▶ _YOUR TASK_
Copy out every line of text in the listing below word for word. Leave out the pictures.

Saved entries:
################

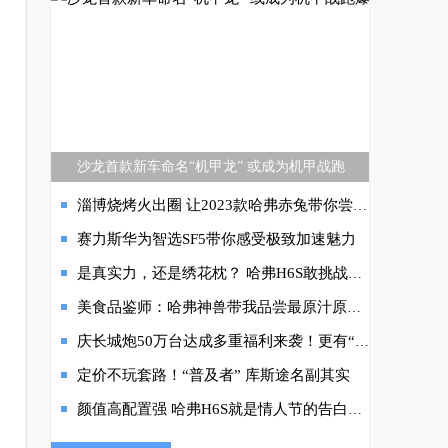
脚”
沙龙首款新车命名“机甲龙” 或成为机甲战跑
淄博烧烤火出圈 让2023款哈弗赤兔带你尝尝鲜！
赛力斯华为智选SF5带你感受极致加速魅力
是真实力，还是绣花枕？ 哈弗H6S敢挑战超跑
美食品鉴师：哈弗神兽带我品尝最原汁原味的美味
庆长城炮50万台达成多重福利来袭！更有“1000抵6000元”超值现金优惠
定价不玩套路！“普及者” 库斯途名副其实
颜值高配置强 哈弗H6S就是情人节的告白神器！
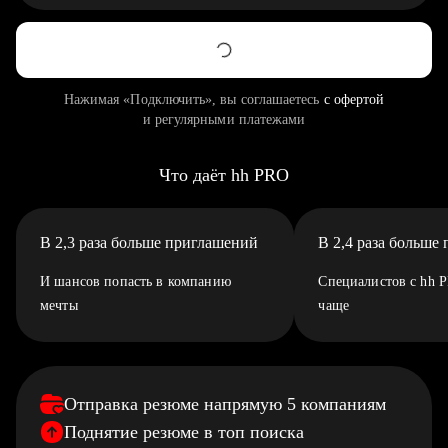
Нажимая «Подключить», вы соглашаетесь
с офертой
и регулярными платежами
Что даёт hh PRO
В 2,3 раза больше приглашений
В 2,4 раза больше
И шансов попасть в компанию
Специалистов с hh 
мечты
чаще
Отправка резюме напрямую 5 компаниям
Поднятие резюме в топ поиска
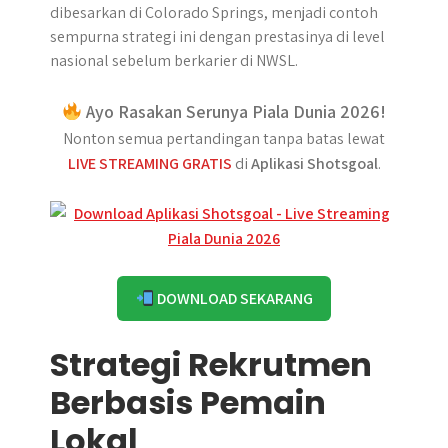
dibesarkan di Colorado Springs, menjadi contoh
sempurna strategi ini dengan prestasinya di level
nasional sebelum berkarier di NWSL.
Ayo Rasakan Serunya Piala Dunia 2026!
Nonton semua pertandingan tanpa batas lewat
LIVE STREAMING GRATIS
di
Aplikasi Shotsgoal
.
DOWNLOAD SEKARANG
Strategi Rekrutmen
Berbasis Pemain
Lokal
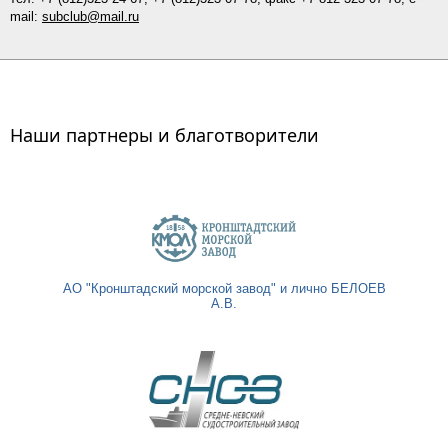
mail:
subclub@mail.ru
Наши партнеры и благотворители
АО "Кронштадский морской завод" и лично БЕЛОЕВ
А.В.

################

▶ _RESULT OF THIS EXERCISE_
脚”
沙龙首款新车命名“机甲龙” 或成为机甲战跑
淄博烧烤火出圈 让2023款哈弗赤兔带你尝尝鲜！
赛力斯华为智选SF5带你感受极致加速魅力
是真实力，还是绣花枕？ 哈弗H6S敢挑战超跑
美食品鉴师：哈弗神兽带我品尝最原汁原味的美味
庆长城炮50万台达成多重福利来袭！更有“1000抵6000元”超值现金优惠
定价不玩套路！“普及者” 库斯途名副其实
颜值高配置强 哈弗H6S就是情人节的告白神器！
Нажимая «Подключить», вы соглашаетесь
с офертой
и регулярными платежами
Что даёт hh PRO
В 2,3 раза больше приглашений
В 2,4 раза больше
И шансов попасть в компанию
Специалистов с hh 
мечты
чаще
Отправка резюме напрямую 5 компаниям
Поднятие резюме в топ поиска
dibesarkan di Colorado Springs, menjadi contoh
sempurna strategi ini dengan prestasinya di level
nasional sebelum berkarier di NWSL.
Ayo Rasakan Serunya Piala Dunia 2026!
Nonton semua pertandingan tanpa batas lewat
LIVE STREAMING GRATIS
di
Aplikasi Shotsgoal
.
DOWNLOAD SEKARANG
Strategi Rekrutmen
Berbasis Pemain
Lokal
mail:
subclub@mail.ru
Наши партнеры и благотворители
АО "Кронштадский морской завод" и лично БЕЛОЕВ
А.В.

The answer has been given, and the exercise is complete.